## EXCERPT PROVIDED
#####
Monday, March 3, 2025

Faith Alone [Quinquagesima]


READINGS FROM HOLY SCRIPTURE:
  • 1 Samuel 16:1-13

  • 1 Corinthians 13:1-13

  • St. Luke 18:31-43



Grace to you and peace from God our Father and the Lord Jesus Christ. (Phil 1)
 
Who speaks to you on this day from His Gospel heard, saying:
“And Jesus said to him, ‘Recover your sight; your faith has saved you.’”
 
Thus far the Word of God, caused to be written for our learning, because the Lord wants us to see. He wants us to see His Great Work of Salvation, the path He blazed for us, and Faith alone that puts and keeps us on it. Faith Alone is pleasing to God, Faith Alone saves, and Faith alone leads us to Jesus in Word and Sacrament.
 
There are those who preach and teach that Faith Alone is a contract with God, a covenant, where if you do your thing, then God will do His thing, without a Word from God and without a sacrament from God. It is truly Christian, they say, to solve national problems with prayer. That if a nation turns to the Lord, He will restore their fortunes.
#####
## EXTRACTED MATERIAL
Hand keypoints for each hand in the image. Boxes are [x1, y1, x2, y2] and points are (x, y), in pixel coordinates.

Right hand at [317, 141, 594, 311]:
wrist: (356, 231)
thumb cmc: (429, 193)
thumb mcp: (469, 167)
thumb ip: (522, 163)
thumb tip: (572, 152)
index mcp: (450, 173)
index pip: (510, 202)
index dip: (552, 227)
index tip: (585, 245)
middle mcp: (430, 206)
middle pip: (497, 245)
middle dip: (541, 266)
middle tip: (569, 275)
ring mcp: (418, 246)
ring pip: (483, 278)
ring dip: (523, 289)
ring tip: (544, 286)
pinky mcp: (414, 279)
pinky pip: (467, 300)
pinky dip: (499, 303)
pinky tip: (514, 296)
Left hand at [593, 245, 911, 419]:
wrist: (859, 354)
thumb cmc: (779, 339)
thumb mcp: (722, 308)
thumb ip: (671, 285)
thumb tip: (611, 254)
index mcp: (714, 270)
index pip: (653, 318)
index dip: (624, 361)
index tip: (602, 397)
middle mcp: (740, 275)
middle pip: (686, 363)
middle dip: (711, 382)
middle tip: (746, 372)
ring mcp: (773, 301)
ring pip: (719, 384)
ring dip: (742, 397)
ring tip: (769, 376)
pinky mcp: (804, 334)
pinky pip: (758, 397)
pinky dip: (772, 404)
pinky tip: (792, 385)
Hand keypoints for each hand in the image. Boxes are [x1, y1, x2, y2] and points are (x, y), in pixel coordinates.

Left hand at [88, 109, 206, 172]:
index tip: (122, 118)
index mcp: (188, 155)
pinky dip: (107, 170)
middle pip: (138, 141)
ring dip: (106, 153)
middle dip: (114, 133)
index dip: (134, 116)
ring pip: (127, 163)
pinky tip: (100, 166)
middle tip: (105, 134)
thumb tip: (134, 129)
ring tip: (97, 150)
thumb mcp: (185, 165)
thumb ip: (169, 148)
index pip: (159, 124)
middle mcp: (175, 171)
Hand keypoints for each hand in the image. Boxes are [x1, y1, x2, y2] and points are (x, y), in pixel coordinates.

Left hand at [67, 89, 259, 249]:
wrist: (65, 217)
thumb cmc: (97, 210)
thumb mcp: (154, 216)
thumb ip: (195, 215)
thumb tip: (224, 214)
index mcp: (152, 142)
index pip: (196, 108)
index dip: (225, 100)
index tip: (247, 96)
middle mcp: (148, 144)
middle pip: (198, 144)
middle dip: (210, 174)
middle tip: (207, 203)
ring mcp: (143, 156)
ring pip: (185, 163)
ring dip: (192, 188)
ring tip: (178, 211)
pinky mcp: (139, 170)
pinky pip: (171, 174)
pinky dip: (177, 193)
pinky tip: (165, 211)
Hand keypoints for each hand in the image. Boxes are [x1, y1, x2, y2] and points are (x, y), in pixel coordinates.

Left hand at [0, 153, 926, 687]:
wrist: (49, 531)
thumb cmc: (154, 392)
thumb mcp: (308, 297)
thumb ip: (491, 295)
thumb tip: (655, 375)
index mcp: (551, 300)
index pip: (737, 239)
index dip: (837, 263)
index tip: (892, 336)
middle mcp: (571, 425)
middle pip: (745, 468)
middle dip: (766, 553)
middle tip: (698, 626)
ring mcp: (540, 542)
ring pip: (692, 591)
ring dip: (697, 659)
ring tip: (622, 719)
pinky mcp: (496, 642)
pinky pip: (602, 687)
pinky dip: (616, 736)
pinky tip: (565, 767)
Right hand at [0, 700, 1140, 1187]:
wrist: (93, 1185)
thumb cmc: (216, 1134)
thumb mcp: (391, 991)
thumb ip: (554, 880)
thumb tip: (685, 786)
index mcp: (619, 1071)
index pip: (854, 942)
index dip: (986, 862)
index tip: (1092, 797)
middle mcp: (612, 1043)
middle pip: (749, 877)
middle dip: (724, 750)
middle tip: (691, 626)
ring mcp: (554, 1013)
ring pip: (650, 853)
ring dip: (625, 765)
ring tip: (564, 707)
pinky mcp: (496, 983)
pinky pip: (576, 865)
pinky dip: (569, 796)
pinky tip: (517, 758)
#####
## WORK TO COMPLETE
From the sermon above, repeat word for word the passage from "Faith Alone [Quinquagesima]" up to and including "Christ. (Phil 1)".

## RESULT
Faith Alone [Quinquagesima]


READINGS FROM HOLY SCRIPTURE:
  • 1 Samuel 16:1-13

  • 1 Corinthians 13:1-13

  • St. Luke 18:31-43



Grace to you and peace from God our Father and the Lord Jesus Christ. (Phil 1)